I am sure she is trying to stop us from getting married as the date has already been postponed. I have no idea why, other than that she had a “problem.” It’s as if he either can’t or won’t face her, and I’m beginning to think it’s not going to happen. Do I have to wait for her to die? - DL
Fiona says: For a woman in her 70s, the possibility exists that she could still live a very long time, so assuming you’re not willing to wait that long, I think it’s time the two of you met. You can show her that you understand her feelings, that you genuinely love her son and that you are not taking him too far away.
You will also be able to discover if she really is the reason behind your fiance’s delays because it may be it’s his problem, not his mother’s, and that he has his own reasons for delaying things.
If he refuses to introduce you then perhaps it’s time to consider whether he’s the right man for you.

My daughter's a recluse
MY daughter is 26 with two lovely children, but after a deeply upsetting divorce last year, she’s become a recluse.

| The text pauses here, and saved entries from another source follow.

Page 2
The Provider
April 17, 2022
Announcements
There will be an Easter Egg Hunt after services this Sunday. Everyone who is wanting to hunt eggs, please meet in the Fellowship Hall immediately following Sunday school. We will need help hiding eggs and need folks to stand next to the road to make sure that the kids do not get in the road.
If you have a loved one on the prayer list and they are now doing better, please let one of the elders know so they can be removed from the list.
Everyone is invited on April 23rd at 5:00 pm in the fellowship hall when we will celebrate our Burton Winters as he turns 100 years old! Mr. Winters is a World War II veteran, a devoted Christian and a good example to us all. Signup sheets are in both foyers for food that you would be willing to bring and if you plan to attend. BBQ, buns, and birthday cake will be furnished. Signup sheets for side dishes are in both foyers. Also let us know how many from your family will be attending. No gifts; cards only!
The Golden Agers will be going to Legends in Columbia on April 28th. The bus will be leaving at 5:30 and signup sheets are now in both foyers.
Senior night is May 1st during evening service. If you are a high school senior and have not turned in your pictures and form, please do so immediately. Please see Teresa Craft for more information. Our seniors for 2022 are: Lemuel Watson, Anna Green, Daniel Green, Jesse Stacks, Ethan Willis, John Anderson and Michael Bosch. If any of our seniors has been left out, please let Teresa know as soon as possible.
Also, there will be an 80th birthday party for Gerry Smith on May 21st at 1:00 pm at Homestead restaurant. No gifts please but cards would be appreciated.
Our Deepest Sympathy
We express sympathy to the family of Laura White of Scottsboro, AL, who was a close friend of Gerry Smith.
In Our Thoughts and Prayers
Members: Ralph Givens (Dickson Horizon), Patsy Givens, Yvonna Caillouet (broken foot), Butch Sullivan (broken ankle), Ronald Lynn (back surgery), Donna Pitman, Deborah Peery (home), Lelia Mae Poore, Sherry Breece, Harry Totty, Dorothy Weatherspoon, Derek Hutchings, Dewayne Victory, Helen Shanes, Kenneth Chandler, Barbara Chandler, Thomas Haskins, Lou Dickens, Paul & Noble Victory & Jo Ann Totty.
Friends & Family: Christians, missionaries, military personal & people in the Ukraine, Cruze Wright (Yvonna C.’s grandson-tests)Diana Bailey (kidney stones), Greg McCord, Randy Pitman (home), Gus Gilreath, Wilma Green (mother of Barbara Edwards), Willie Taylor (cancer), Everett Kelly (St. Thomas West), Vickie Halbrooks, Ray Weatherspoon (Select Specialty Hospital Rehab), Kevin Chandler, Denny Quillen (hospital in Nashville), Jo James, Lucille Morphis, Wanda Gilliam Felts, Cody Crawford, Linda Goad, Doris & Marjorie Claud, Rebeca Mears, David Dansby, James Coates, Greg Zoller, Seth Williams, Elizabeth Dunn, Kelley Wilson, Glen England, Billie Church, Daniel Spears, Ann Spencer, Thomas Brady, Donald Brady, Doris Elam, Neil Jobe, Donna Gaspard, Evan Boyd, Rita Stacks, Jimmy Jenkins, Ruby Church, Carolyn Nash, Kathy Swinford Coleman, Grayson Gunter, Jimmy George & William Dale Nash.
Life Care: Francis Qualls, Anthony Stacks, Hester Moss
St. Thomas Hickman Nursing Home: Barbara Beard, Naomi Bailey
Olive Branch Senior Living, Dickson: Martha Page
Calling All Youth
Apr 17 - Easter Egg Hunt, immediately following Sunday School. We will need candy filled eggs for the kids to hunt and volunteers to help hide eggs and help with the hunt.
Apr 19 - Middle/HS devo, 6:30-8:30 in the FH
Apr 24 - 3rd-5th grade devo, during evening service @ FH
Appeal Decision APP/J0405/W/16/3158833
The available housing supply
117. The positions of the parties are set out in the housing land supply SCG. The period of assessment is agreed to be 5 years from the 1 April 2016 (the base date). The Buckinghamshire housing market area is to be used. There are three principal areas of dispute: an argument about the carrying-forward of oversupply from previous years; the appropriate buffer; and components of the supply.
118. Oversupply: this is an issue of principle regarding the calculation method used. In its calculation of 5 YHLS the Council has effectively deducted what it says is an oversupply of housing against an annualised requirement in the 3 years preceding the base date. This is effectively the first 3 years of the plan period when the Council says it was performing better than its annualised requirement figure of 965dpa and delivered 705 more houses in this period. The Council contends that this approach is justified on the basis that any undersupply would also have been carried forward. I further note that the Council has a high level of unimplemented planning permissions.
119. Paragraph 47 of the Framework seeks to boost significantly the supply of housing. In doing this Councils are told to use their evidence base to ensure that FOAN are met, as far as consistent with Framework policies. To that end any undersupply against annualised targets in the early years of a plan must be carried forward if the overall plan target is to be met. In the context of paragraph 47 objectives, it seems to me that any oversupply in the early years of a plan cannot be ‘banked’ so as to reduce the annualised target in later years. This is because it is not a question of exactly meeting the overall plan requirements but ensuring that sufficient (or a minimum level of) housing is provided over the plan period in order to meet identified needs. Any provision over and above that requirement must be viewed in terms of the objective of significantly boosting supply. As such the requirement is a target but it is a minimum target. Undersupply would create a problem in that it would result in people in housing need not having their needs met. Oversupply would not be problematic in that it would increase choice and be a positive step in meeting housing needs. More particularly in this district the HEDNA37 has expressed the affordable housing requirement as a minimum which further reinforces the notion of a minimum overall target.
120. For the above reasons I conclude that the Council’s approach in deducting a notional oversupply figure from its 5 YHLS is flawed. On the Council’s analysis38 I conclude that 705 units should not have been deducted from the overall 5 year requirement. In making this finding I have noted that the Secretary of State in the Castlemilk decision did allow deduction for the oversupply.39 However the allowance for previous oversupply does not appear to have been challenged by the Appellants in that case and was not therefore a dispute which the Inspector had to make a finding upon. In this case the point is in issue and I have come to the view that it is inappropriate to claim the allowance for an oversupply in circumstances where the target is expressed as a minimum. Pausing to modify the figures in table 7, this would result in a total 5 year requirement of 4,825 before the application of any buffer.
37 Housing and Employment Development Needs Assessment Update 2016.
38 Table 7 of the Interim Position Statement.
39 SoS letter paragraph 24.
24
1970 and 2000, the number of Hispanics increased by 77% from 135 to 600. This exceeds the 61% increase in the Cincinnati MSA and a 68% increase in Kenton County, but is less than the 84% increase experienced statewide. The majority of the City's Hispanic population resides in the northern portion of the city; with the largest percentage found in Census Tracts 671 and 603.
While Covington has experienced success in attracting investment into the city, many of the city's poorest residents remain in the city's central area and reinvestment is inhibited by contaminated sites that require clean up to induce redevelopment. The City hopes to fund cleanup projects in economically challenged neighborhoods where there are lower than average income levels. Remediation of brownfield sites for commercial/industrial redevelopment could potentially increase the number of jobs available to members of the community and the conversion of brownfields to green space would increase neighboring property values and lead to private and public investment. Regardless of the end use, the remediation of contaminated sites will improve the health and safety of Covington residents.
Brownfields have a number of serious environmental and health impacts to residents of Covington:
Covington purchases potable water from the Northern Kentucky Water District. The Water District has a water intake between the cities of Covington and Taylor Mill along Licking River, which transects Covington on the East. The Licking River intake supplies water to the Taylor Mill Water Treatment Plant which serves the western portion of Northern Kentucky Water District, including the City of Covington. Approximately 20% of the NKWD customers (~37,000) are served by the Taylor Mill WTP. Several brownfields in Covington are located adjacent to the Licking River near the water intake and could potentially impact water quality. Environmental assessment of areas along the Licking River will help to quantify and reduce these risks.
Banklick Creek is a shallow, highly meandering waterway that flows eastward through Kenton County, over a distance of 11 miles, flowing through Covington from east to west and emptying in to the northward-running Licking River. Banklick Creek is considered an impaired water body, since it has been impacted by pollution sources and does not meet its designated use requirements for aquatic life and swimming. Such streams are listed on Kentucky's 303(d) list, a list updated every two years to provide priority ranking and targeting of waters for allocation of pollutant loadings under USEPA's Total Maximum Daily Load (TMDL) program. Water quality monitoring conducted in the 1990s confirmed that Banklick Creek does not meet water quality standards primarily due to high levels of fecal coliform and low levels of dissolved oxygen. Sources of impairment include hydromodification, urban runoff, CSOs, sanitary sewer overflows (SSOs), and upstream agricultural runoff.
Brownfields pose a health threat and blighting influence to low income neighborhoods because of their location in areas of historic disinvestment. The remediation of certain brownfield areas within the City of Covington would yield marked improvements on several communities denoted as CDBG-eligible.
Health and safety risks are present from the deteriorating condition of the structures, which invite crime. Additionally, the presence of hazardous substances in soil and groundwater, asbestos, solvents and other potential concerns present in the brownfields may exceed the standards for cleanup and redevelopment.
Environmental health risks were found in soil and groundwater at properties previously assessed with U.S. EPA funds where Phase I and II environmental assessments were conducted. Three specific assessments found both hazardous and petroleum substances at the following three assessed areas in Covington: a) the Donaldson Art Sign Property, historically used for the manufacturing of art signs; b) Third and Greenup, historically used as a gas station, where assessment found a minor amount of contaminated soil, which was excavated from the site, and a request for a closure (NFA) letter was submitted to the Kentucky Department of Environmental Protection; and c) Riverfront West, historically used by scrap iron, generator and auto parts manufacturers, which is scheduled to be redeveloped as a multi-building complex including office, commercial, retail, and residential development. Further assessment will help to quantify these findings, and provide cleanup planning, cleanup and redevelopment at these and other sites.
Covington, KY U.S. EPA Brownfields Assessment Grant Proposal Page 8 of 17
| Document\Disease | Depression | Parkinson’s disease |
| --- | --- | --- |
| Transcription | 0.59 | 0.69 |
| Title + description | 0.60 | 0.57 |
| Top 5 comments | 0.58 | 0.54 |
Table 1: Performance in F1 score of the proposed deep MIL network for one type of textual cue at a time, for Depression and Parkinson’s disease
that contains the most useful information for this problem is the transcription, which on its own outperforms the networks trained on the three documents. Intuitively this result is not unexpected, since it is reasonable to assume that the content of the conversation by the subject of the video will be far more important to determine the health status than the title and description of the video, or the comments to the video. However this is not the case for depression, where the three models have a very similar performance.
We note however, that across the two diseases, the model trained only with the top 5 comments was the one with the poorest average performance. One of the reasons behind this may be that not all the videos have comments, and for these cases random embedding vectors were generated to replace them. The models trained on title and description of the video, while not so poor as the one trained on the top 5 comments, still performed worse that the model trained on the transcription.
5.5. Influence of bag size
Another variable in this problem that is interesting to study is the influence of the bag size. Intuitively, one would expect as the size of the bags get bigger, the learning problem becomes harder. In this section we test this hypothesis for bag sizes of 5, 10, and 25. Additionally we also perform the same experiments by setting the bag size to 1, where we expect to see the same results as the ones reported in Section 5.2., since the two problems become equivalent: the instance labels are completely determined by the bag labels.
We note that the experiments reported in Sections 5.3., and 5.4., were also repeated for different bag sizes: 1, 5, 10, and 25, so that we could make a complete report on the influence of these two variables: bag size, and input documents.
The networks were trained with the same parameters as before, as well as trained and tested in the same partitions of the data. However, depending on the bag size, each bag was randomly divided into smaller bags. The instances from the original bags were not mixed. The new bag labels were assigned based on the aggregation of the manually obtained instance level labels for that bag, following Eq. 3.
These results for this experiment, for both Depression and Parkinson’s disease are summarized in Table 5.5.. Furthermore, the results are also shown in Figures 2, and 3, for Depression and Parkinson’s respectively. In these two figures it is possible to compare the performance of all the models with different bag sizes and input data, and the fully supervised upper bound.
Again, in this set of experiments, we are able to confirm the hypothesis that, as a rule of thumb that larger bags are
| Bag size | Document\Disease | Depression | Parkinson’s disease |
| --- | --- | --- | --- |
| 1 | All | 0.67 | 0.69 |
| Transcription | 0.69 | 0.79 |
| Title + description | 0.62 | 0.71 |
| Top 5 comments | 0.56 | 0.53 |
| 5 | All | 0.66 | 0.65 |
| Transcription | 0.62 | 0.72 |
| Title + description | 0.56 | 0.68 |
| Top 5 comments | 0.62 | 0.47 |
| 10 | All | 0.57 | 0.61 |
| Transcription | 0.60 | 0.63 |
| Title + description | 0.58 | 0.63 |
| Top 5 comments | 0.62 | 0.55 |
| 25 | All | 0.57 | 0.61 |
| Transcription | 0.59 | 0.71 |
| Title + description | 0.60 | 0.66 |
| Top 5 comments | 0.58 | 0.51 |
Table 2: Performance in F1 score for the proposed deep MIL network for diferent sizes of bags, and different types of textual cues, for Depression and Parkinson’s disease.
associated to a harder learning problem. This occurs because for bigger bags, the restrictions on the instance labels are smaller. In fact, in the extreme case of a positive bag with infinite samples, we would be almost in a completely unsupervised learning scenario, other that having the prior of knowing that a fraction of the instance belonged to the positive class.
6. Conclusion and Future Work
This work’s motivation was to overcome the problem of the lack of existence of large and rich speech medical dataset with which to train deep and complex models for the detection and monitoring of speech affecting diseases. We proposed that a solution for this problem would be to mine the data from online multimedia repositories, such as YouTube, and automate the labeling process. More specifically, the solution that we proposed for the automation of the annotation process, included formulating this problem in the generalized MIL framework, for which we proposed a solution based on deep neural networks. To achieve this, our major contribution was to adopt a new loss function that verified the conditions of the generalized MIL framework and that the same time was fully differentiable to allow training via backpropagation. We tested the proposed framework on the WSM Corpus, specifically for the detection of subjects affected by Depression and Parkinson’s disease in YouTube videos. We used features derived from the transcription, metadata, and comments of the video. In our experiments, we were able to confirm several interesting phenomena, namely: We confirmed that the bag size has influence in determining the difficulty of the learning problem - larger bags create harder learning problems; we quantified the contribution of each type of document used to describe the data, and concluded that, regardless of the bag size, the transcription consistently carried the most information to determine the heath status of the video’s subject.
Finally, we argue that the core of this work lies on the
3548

I would have thought that after nearly 18 months, she would be over things, but she just sits indoors every evening, even though I’ve told her I can babysit any time. She’s a very pretty woman and I feel she should be out meeting people, but she seems to think nobody will want her because she has two children. What more can I do to help? - RS
Fiona says: Your daughter has obviously taken the divorce very badly and I suspect she’s lost confidence.
She may also be depressed, so trying to push her into socialising could make her feel more vulnerable.
In time she may feel differently, but for the moment, give her time and room to get over this bad experience. She’s still very young and there will be plenty of time for socialising when she’s ready.